» What needs to be done
Find the line containing "- семейного положения клиента" in the entries below. Restate it and each line after it, word for word, up to and including the line containing "## Навыки и инструменты".

*** Data supplied ***

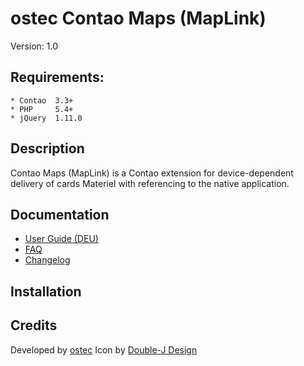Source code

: ostec Contao Maps (MapLink)
======================
Version: 1.0

Requirements:
----------------------
    * Contao  3.3+
    * PHP     5.4+
    * jQuery  1.11.0

Description
----------------------
Contao Maps (MapLink) is a Contao extension for device-dependent delivery of cards Materiel with referencing to the native application.


Documentation
----------------------
 * [User Guide (DEU)][2]
 * [FAQ][3]
 * [Changelog][4]


Installation
----------------------


Credits
----------------------
Developed by [ostec][1]
Icon by [Double-J Design][5]
    
[1]: http://www.ostec.de
[2]: https://github.com/ostec/maplink-contao/wiki/User-Guide-(DEU)
[3]: https://github.com/ostec/maplink-contao/wiki/FAQ
[4]: https://github.com/ostec/maplink-contao/blob/master/changes.md
[5]: http://www.doublejdesign.co.uk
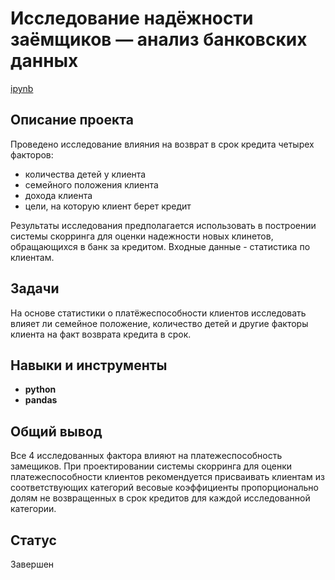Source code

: # Исследование надёжности заёмщиков — анализ банковских данных

[ipynb](https://github.com/Alexander-1380/Yandex_practicum/blob/38a7465ba665aa024ef515617c874dc252a7dcca/Research_loaners_reliability/%D0%98%D1%81%D1%81%D0%BB%D0%B5%D0%B4%D0%BE%D0%B2%D0%B0%D0%BD%D0%B8%D0%B5_%D0%BD%D0%B0%D0%B4%D0%B5%D0%B6%D0%BD%D0%BE%D1%81%D1%82%D0%B8_%D0%B7%D0%B0%D0%B5%D0%BC%D1%89%D0%B8%D0%BA%D0%BE%D0%B2.ipynb)

## Описание проекта

Проведено исследование влияния на возврат в срок кредита четырех факторов:
- количества детей у клиента
- семейного положения клиента
- дохода клиента
- цели, на которую клиент берет кредит

Результаты исследования предполагается использовать в построении системы скорринга для оценки надежности новых клинетов, обращающихся в банк за кредитом.
Входные данные - статистика по клиентам.

## Задачи

На основе статистики о платёжеспособности клиентов исследовать влияет ли семейное положение, количество детей и другие факторы клиента на факт возврата кредита в срок.


## Навыки и инструменты

- **python**
- **pandas**

## Общий вывод

Все 4 исследованных фактора влияют на платежеспособность замещиков. При проектировании системы скорринга для оценки платежеспособности клиентов рекомендуется присваивать клиентам из соответствующих категорий весовые коэффициенты пропорционально долям не возвращенных в срок кредитов для каждой исследованной категории.

## Статус

Завершен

*** End of Data supplied ***

» Written reply
- семейного положения клиента
- дохода клиента
- цели, на которую клиент берет кредит

Результаты исследования предполагается использовать в построении системы скорринга для оценки надежности новых клинетов, обращающихся в банк за кредитом.
Входные данные - статистика по клиентам.

## Задачи

На основе статистики о платёжеспособности клиентов исследовать влияет ли семейное положение, количество детей и другие факторы клиента на факт возврата кредита в срок.


## Навыки и инструменты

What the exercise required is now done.